Serioja (Paradjanov) est merveilleux - charmant, intelligent, fin ! (…) C’est un homme étonnamment bon.

Je n’ai jamais désiré être adulé ; j’aurais eu honte de cela. Mais j’ai toujours rêvé être nécessaire.

- 1983 -

Le plus difficile et le plus important : avoir la foi. Car si tu as la foi tout se réalise. Mais croire sincèrement est terriblement difficile. Rien n’est plus difficile. Croire passionnément, sincèrement, en silence…

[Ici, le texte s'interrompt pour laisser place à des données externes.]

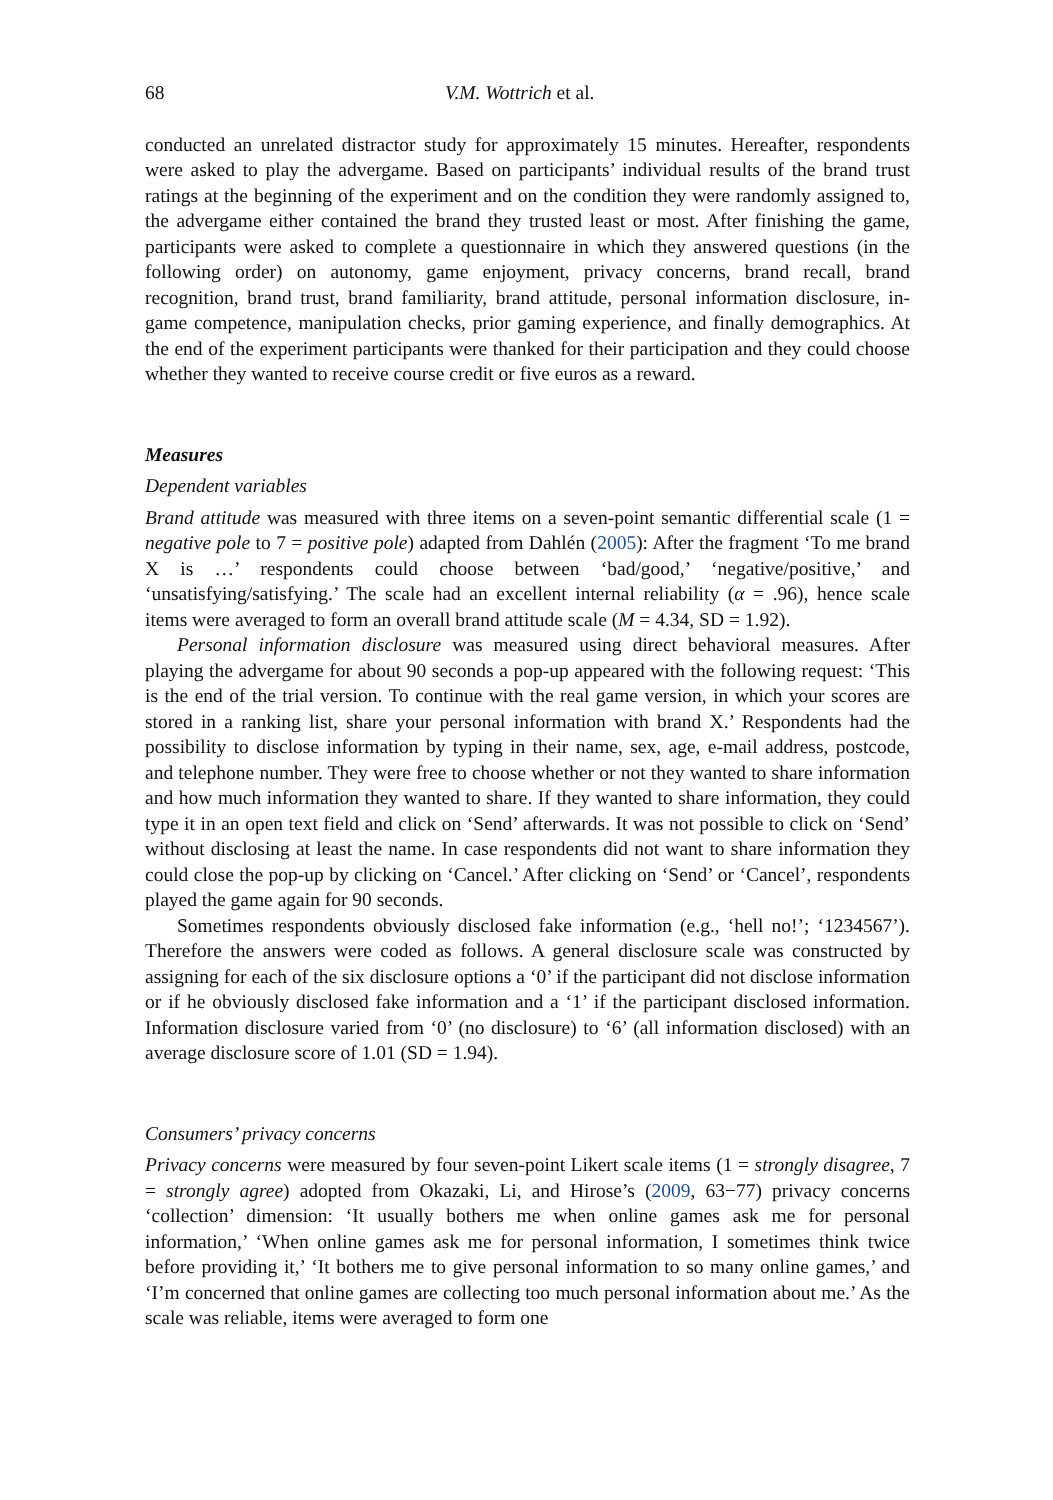68 V.M. Wottrich et al.
conducted an unrelated distractor study for approximately 15 minutes. Hereafter, respondents were asked to play the advergame. Based on participants’ individual results of the brand trust ratings at the beginning of the experiment and on the condition they were randomly assigned to, the advergame either contained the brand they trusted least or most. After finishing the game, participants were asked to complete a questionnaire in which they answered questions (in the following order) on autonomy, game enjoyment, privacy concerns, brand recall, brand recognition, brand trust, brand familiarity, brand attitude, personal information disclosure, in-game competence, manipulation checks, prior gaming experience, and finally demographics. At the end of the experiment participants were thanked for their participation and they could choose whether they wanted to receive course credit or five euros as a reward.
Measures
Dependent variables
Brand attitude was measured with three items on a seven-point semantic differential scale (1 = negative pole to 7 = positive pole) adapted from Dahlén (2005): After the fragment ‘To me brand X is …’ respondents could choose between ‘bad/good,’ ‘negative/positive,’ and ‘unsatisfying/satisfying.’ The scale had an excellent internal reliability (α = .96), hence scale items were averaged to form an overall brand attitude scale (M = 4.34, SD = 1.92).
Personal information disclosure was measured using direct behavioral measures. After playing the advergame for about 90 seconds a pop-up appeared with the following request: ‘This is the end of the trial version. To continue with the real game version, in which your scores are stored in a ranking list, share your personal information with brand X.’ Respondents had the possibility to disclose information by typing in their name, sex, age, e-mail address, postcode, and telephone number. They were free to choose whether or not they wanted to share information and how much information they wanted to share. If they wanted to share information, they could type it in an open text field and click on ‘Send’ afterwards. It was not possible to click on ‘Send’ without disclosing at least the name. In case respondents did not want to share information they could close the pop-up by clicking on ‘Cancel.’ After clicking on ‘Send’ or ‘Cancel’, respondents played the game again for 90 seconds.
Sometimes respondents obviously disclosed fake information (e.g., ‘hell no!’; ‘1234567’). Therefore the answers were coded as follows. A general disclosure scale was constructed by assigning for each of the six disclosure options a ‘0’ if the participant did not disclose information or if he obviously disclosed fake information and a ‘1’ if the participant disclosed information. Information disclosure varied from ‘0’ (no disclosure) to ‘6’ (all information disclosed) with an average disclosure score of 1.01 (SD = 1.94).
Consumers’ privacy concerns
Privacy concerns were measured by four seven-point Likert scale items (1 = strongly disagree, 7 = strongly agree) adopted from Okazaki, Li, and Hirose’s (2009, 63−77) privacy concerns ‘collection’ dimension: ‘It usually bothers me when online games ask me for personal information,’ ‘When online games ask me for personal information, I sometimes think twice before providing it,’ ‘It bothers me to give personal information to so many online games,’ and ‘I’m concerned that online games are collecting too much personal information about me.’ As the scale was reliable, items were averaged to form one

Je me demande si tous les problèmes sociaux et personnels de l’homme ne viennent pas de cette absence d’amour qu’à l’homme pour lui-même, cette absence de respect. L’homme croit en premier lieu à l’autorité des autres. Tout doit commencer par l’amour envers soi-même. Car sinon, comment comprendre l’autre, comment l’aimer ? « Aime ton prochain comme toi-même. » Là est le point de départ - le zéro, le je, la personne.

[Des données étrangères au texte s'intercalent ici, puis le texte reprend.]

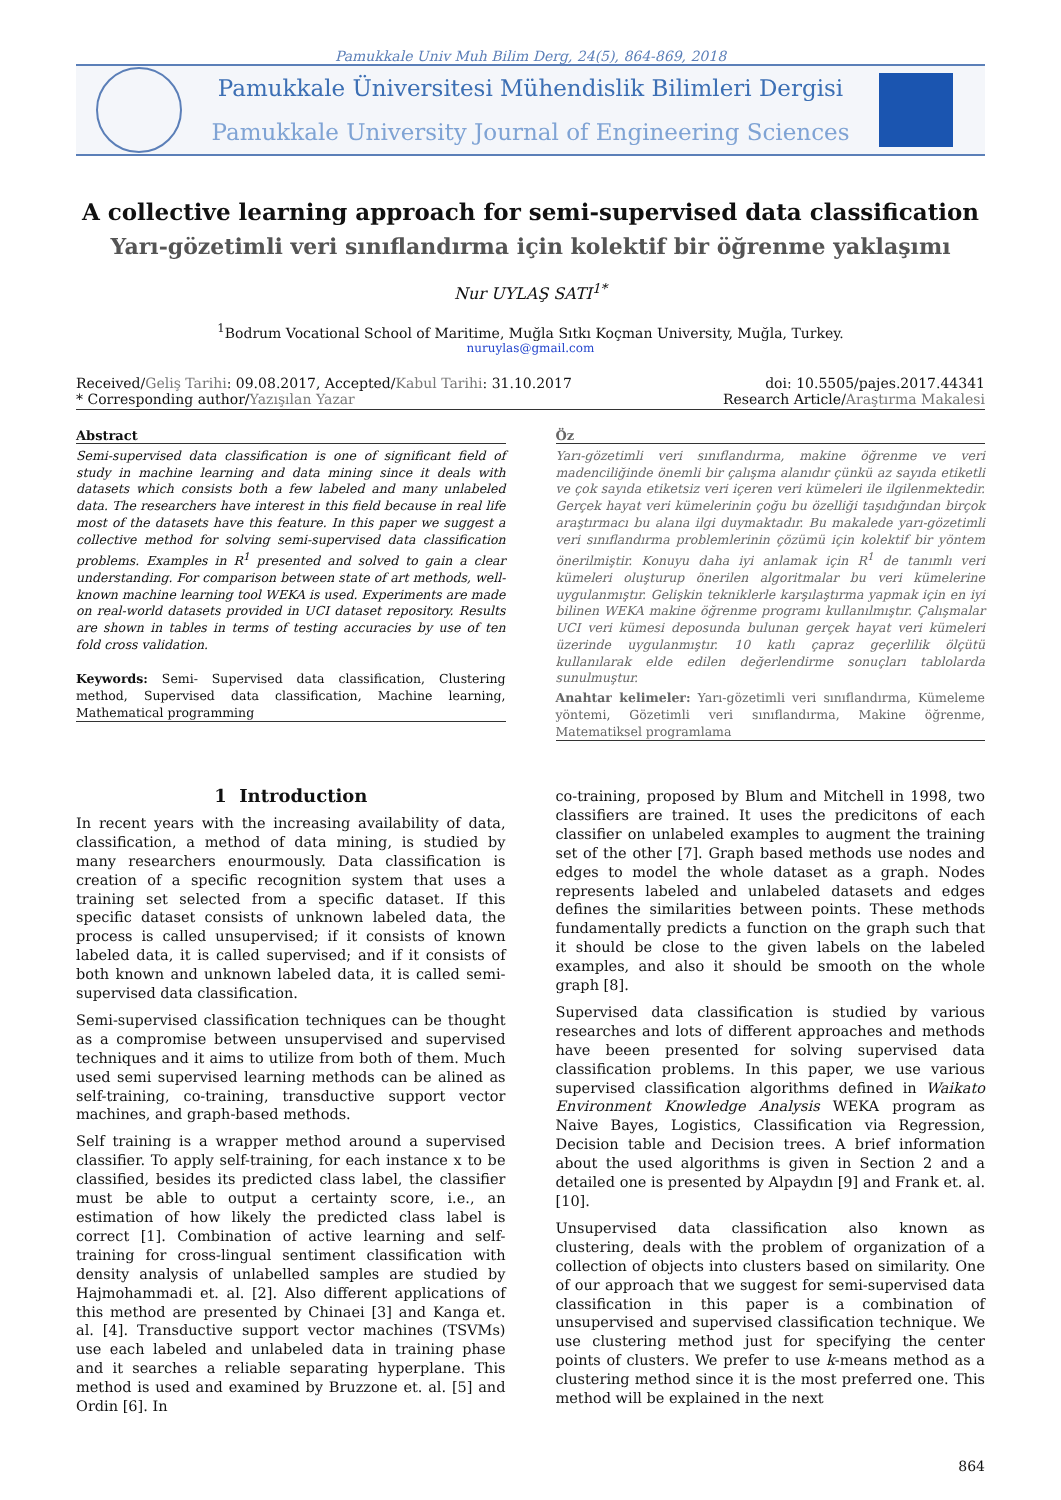Pamukkale Univ Muh Bilim Derg, 24(5), 864-869, 2018
Pamukkale Üniversitesi Mühendislik Bilimleri Dergisi
Pamukkale University Journal of Engineering Sciences
A collective learning approach for semi-supervised data classification
Yarı-gözetimli veri sınıflandırma için kolektif bir öğrenme yaklaşımı
Nur UYLAŞ SATI<sup>1*</sup>
<sup>1</sup> Bodrum Vocational School of Maritime, Muğla Sıtkı Koçman University, Muğla, Turkey.
nuruylas@gmail.com
Received/Geliş Tarihi: 09.08.2017, Accepted/Kabul Tarihi: 31.10.2017
* Corresponding author/Yazışılan Yazar
doi: 10.5505/pajes.2017.44341
Research Article/Araştırma Makalesi
Abstract
Semi-supervised data classification is one of significant field of study in machine learning and data mining since it deals with datasets which consists both a few labeled and many unlabeled data. The researchers have interest in this field because in real life most of the datasets have this feature. In this paper we suggest a collective method for solving semi-supervised data classification problems. Examples in R<sup>1</sup> presented and solved to gain a clear understanding. For comparison between state of art methods, well-known machine learning tool WEKA is used. Experiments are made on real-world datasets provided in UCI dataset repository. Results are shown in tables in terms of testing accuracies by use of ten fold cross validation.
Keywords: Semi- Supervised data classification, Clustering method, Supervised data classification, Machine learning, Mathematical programming
Öz
Yarı-gözetimli veri sınıflandırma, makine öğrenme ve veri madenciliğinde önemli bir çalışma alanıdır çünkü az sayıda etiketli ve çok sayıda etiketsiz veri içeren veri kümeleri ile ilgilenmektedir. Gerçek hayat veri kümelerinin çoğu bu özelliği taşıdığından birçok araştırmacı bu alana ilgi duymaktadır. Bu makalede yarı-gözetimli veri sınıflandırma problemlerinin çözümü için kolektif bir yöntem önerilmiştir. Konuyu daha iyi anlamak için R<sup>1</sup> de tanımlı veri kümeleri oluşturup önerilen algoritmalar bu veri kümelerine uygulanmıştır. Gelişkin tekniklerle karşılaştırma yapmak için en iyi bilinen WEKA makine öğrenme programı kullanılmıştır. Çalışmalar UCI veri kümesi deposunda bulunan gerçek hayat veri kümeleri üzerinde uygulanmıştır. 10 katlı çapraz geçerlilik ölçütü kullanılarak elde edilen değerlendirme sonuçları tablolarda sunulmuştur.
Anahtar kelimeler: Yarı-gözetimli veri sınıflandırma, Kümeleme yöntemi, Gözetimli veri sınıflandırma, Makine öğrenme, Matematiksel programlama
1 Introduction
In recent years with the increasing availability of data, classification, a method of data mining, is studied by many researchers enourmously. Data classification is creation of a specific recognition system that uses a training set selected from a specific dataset. If this specific dataset consists of unknown labeled data, the process is called unsupervised; if it consists of known labeled data, it is called supervised; and if it consists of both known and unknown labeled data, it is called semi-supervised data classification.
Semi-supervised classification techniques can be thought as a compromise between unsupervised and supervised techniques and it aims to utilize from both of them. Much used semi supervised learning methods can be alined as self-training, co-training, transductive support vector machines, and graph-based methods.
Self training is a wrapper method around a supervised classifier. To apply self-training, for each instance x to be classified, besides its predicted class label, the classifier must be able to output a certainty score, i.e., an estimation of how likely the predicted class label is correct [1]. Combination of active learning and self-training for cross-lingual sentiment classification with density analysis of unlabelled samples are studied by Hajmohammadi et. al. [2]. Also different applications of this method are presented by Chinaei [3] and Kanga et. al. [4]. Transductive support vector machines (TSVMs) use each labeled and unlabeled data in training phase and it searches a reliable separating hyperplane. This method is used and examined by Bruzzone et. al. [5] and Ordin [6]. In
co-training, proposed by Blum and Mitchell in 1998, two classifiers are trained. It uses the predicitons of each classifier on unlabeled examples to augment the training set of the other [7]. Graph based methods use nodes and edges to model the whole dataset as a graph. Nodes represents labeled and unlabeled datasets and edges defines the similarities between points. These methods fundamentally predicts a function on the graph such that it should be close to the given labels on the labeled examples, and also it should be smooth on the whole graph [8].
Supervised data classification is studied by various researches and lots of different approaches and methods have beeen presented for solving supervised data classification problems. In this paper, we use various supervised classification algorithms defined in Waikato Environment Knowledge Analysis WEKA program as Naive Bayes, Logistics, Classification via Regression, Decision table and Decision trees. A brief information about the used algorithms is given in Section 2 and a detailed one is presented by Alpaydın [9] and Frank et. al. [10].
Unsupervised data classification also known as clustering, deals with the problem of organization of a collection of objects into clusters based on similarity. One of our approach that we suggest for semi-supervised data classification in this paper is a combination of unsupervised and supervised classification technique. We use clustering method just for specifying the center points of clusters. We prefer to use k-means method as a clustering method since it is the most preferred one. This method will be explained in the next
864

« Le bien est le service de Dieu, accompagné toujours d’un sacrifice : le sacrifice de sa vie animale, comme la lumière ne se fait qu’en consommant du combustible. » (« Carnets » de Tolstoï, 8 juin 1891)

Il m’est venu l’idée de faire un documentaire d’après « La vie après la vie » de Moody.

« L’élément majeur de la création est le sentiment de sa propre liberté » (Tchekhov).

Et travailler sans Larissa est tout simplement impossible.

Je pense que tôt ou tard j’aurai du travail. Mais l’on ne peut être sûr à 100%.

(…) l’homme essaie d’imiter le Créateur ? Mais le doit-il ? N’est-il pas ridicule de chercher à imiter le Créateur, celui que nous servons ? Mais nous assumons notre responsabilité devant le Créateur en employant la liberté qu’il nous a confiée pour combattre le mal qui est en nous, pour surmonter les obstacles que nous rencontrons, sur notre chemin vers le Seigneur, pour mûrir au sens spirituel et aller au-delà de tout ce qui est en nous de bas et de vil. Si c’est cela que nous faisons, il n’y a alors rien à craindre. Aide-moi Seigneur, envoie-moi un Maître, j’attends depuis si longtemps, je suis fatigué.

-1986 – (année de sa mort)

Que de préjugés nous avons sur les gens ! - sur les Français et sur les Noirs, par exemple. Qui nous a manifesté plus de sympathie que les Français ? Ils nous donnent la citoyenneté, un appartement, ils collectent de l’argent et payent tous les soins. Et à la clinique, il y a une jeune femme noire qui est un véritable ange ; elle sourit, elle fait tout pour rendre service, elle est douce et aimable. Il nous faut abandonner nos préjugés. Nous ne voyons pas, Dieu seul voit ! Et il nous enseigne d’aimer notre prochain. L’amour triomphe de tout et c’est là qu’est Dieu. Sans amour tout est ruine. Moi, je ne vois pas les gens, je ne les comprends absolument pas ; je suis intolérant envers eux et cela me vide intérieurement, m’épuise spirituellement.

(un mois avant sa mort)

Un homme voulait gagner son salut, et soudain il se ressentit comme un grand pécheur, un traître, quand il se compara avec tous les autres. Quand il mit sa vie face à lui-même.